* Request
Print every line of the listing below with no changes to any word or character.

* Given records
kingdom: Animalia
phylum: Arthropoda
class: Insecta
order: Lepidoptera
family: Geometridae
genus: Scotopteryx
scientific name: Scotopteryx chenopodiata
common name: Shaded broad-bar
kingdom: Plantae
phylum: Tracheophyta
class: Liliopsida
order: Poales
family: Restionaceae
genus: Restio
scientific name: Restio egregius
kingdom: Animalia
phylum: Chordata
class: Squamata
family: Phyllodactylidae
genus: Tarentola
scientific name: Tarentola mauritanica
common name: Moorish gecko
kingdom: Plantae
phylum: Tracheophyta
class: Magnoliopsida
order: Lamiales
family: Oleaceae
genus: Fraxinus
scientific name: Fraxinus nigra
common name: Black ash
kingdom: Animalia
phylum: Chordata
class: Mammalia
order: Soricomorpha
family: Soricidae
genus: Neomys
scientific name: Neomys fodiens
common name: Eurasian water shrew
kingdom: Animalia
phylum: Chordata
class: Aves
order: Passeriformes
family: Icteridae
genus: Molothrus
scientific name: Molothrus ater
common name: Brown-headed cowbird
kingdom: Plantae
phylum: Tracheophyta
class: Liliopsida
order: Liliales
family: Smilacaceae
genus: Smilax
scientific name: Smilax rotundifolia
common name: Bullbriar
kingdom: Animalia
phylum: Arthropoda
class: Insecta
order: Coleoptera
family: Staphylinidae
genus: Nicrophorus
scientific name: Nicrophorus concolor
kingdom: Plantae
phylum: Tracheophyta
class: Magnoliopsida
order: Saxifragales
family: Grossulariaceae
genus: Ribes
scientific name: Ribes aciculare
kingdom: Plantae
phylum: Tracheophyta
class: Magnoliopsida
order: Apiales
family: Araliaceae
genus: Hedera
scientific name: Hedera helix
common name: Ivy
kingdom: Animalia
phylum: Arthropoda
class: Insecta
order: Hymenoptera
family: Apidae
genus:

* Expected answer
kingdom: Animalia
phylum: Arthropoda
class: Insecta
order: Lepidoptera
family: Geometridae
genus: Scotopteryx
scientific name: Scotopteryx chenopodiata
common name: Shaded broad-bar
kingdom: Plantae
phylum: Tracheophyta
class: Liliopsida
order: Poales
family: Restionaceae
genus: Restio
scientific name: Restio egregius
kingdom: Animalia
phylum: Chordata
class: Squamata
family: Phyllodactylidae
genus: Tarentola
scientific name: Tarentola mauritanica
common name: Moorish gecko
kingdom: Plantae
phylum: Tracheophyta
class: Magnoliopsida
order: Lamiales
family: Oleaceae
genus: Fraxinus
scientific name: Fraxinus nigra
common name: Black ash
kingdom: Animalia
phylum: Chordata
class: Mammalia
order: Soricomorpha
family: Soricidae
genus: Neomys
scientific name: Neomys fodiens
common name: Eurasian water shrew
kingdom: Animalia
phylum: Chordata
class: Aves
order: Passeriformes
family: Icteridae
genus: Molothrus
scientific name: Molothrus ater
common name: Brown-headed cowbird
kingdom: Plantae
phylum: Tracheophyta
class: Liliopsida
order: Liliales
family: Smilacaceae
genus: Smilax
scientific name: Smilax rotundifolia
common name: Bullbriar
kingdom: Animalia
phylum: Arthropoda
class: Insecta
order: Coleoptera
family: Staphylinidae
genus: Nicrophorus
scientific name: Nicrophorus concolor
kingdom: Plantae
phylum: Tracheophyta
class: Magnoliopsida
order: Saxifragales
family: Grossulariaceae
genus: Ribes
scientific name: Ribes aciculare
kingdom: Plantae
phylum: Tracheophyta
class: Magnoliopsida
order: Apiales
family: Araliaceae
genus: Hedera
scientific name: Hedera helix
common name: Ivy
kingdom: Animalia
phylum: Arthropoda
class: Insecta
order: Hymenoptera
family: Apidae
genus:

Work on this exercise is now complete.